Kansas and Missouri aim to pass laws banning transgender athletes from womens’ sports

Recent bills regarding transgender athletes in Kansas and Missouri have drawn ire from activists. (Photo by Flavia Jacquier from Pexels)

Allison Harris

Kansas and Missouri’s state lawmaking bodies are both seeking to ban transgender athletes from competing in girls’ school sports. The proposed ban and similar laws are currently sweeping the nation’s state and local legislatures. The Human Rights Campaign is tracking the progress of 22 bills in 17 states that limit transgender athletes’ participation in school sports.

Citing a perceived unfair athletic advantage for transgender women who compete against cisgender women, both Kansas and Missouri’s bills would require trans women to compete on mens teams, regardless of their social or medical transition. However, Missouri’s bill would allow transgender men athletes to compete on the team of their choice. 

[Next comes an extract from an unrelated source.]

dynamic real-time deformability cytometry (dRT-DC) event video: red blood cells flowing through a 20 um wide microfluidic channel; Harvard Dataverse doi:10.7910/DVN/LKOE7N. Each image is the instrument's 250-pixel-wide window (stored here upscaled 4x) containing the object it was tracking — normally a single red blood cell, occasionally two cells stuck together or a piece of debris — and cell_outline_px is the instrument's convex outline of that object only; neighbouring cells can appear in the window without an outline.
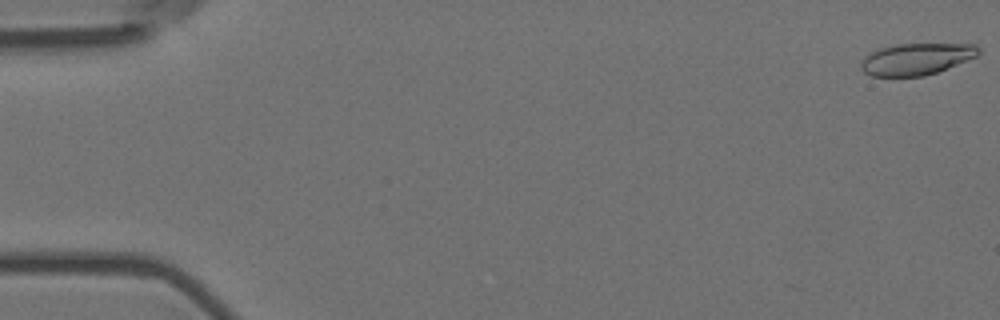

The Kansas Senate voted 24-10 in support of the bill barring transgender girls from competing on girls’ teams, however Gov. Laura Kelly is likely to veto the bill if it passes the Republican-controlled lower chamber. Missouri’s bill is currently in committee, and is predicted to go to the House floor for a vote. 

“We know from lots of experience in other states that when you implement these kinds of regressive social policies that you significantly decrease the ability to attract businesses here,” Kelly said on the potential financial impacts of this bill becoming law. “Businesses want us to be inclusive.”

While 22 bills limiting trans student athletes are in the works across the country, only Tennessee and Idaho have successfully passed their laws, the latter of which was quickly suspended by a district court. 

United States professional soccer player Megan Rapinoe spoke out against lawmakers that seek to exclude transgender athletes. 

“As a member of the LGBTQ+ community, I firmly stand with the trans family,” Rapinoe said in a testimony before Congress. “As someone who has played sports with someone who is trans, I can assure you, all is well, nothing is spontaneously combusting.” 

UMKC student and SGA Comptroller Kole Keeney said that people concerned with fairness shouldn’t focus on gender as a way to divide.

“Our bodies are already heavily policed in sports, it’s a big reason [why] myself as well as so many other trans youth stop playing sports they once excelled in after coming out.” said Keeney. “It’s a shame, because sports can help people build incredibly important skills, both physically and interpersonally. Height or weight classes should be instituted to promote fairness and competition.” 

“In reality, the people pushing for these things just want to prohibit us from one more thing,” Keeney said.